Cieno
Refregaba fuerte la piel de los antebrazos para sacar de ella el barro asqueroso de este encerradero. Había caído nuevamente en el lodo cenagoso de las turbulentas opciones del destino. Cedí de nuevo al infortunio acto de la autocompasión que me arrastró de nuevo a la orilla alquitranada de la frustración y el desvaloro.
Quisiera arrancarme la piel y evitar todo este tiempo perdido en quitar la reseca y espesa capa de carbono sucio que se expande por todo mi cuerpo. Aunque la trama de su profundidad es sedosa, fría y apacible, no me doy cuenta cuando ya lo tengo en la orilla de la garganta, a punto de entrar por los oídos y contaminar lo que no puede ser limpiado. El fango, más cálido y áspero, permite reaccionar al acto, pero el cieno solo te sepulta en un silbido plácido hasta abrasar las heridas que creía curadas.
¿Hundirme o pelear? Después de todo, estoy a punto de respirar el oxígeno limoso, lo que muestra la verdadera decisión: ¿Cuánto tiempo? Solo es una voltereta para que la cabeza se hunda en el lodo febril y dejar de patear las lianas del margen verdoso. Con solo un movimiento, podría apresurar el desenlace y ahorrar más vistas a esta crónica, y ser consumido por el cienoso abismo del cual soy el centro.

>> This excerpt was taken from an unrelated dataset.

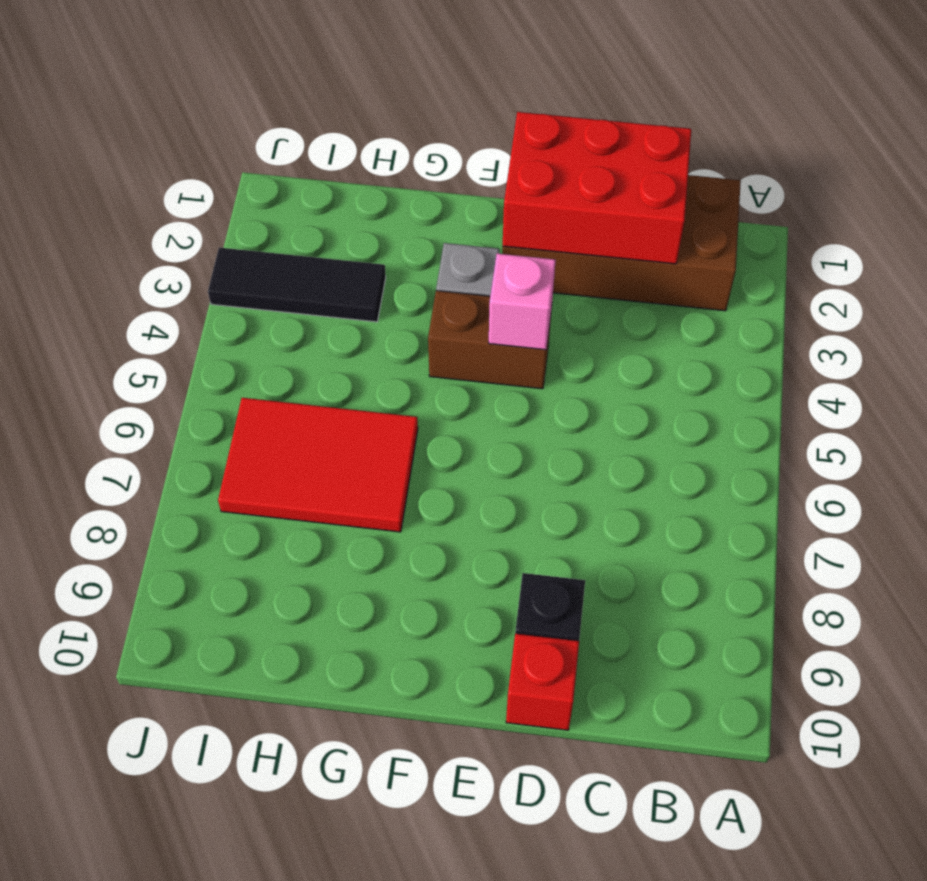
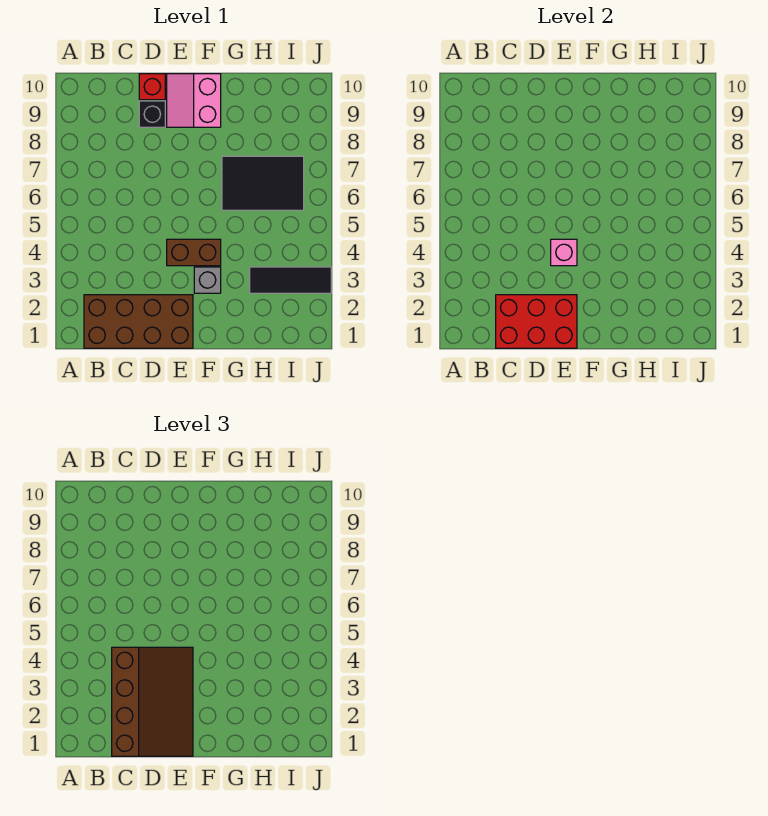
none -> brown 3x4 slope [112,647,193,756]
none -> pink 2x2 slope [167,74,221,127]
red 2x3 tile [218,398,418,532] -> black 2x3 tile [222,156,304,210]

El drama aumenta con el segundero golpeando cada latido inerte del pecho; el viento se detiene a mirar cada cierto tanto y el sol desea soplar sobre las manchas del rostro. Pero esta escena no es otra más que el hábito que, cada cierto tiempo, se toma el atrevimiento en medio de la mansedumbre. Tal vez, como otras veces, piense que al salir seré despojado de todo barrial... ¿Y si en realidad el cieno nunca se secó y fue absorbido?
De una bocanada tomé aire y me sumergí hasta que el pantano me sepultó hasta tocar el fondo... Caminé hasta la orilla y, bajo la lluvia, volví a lanzarme.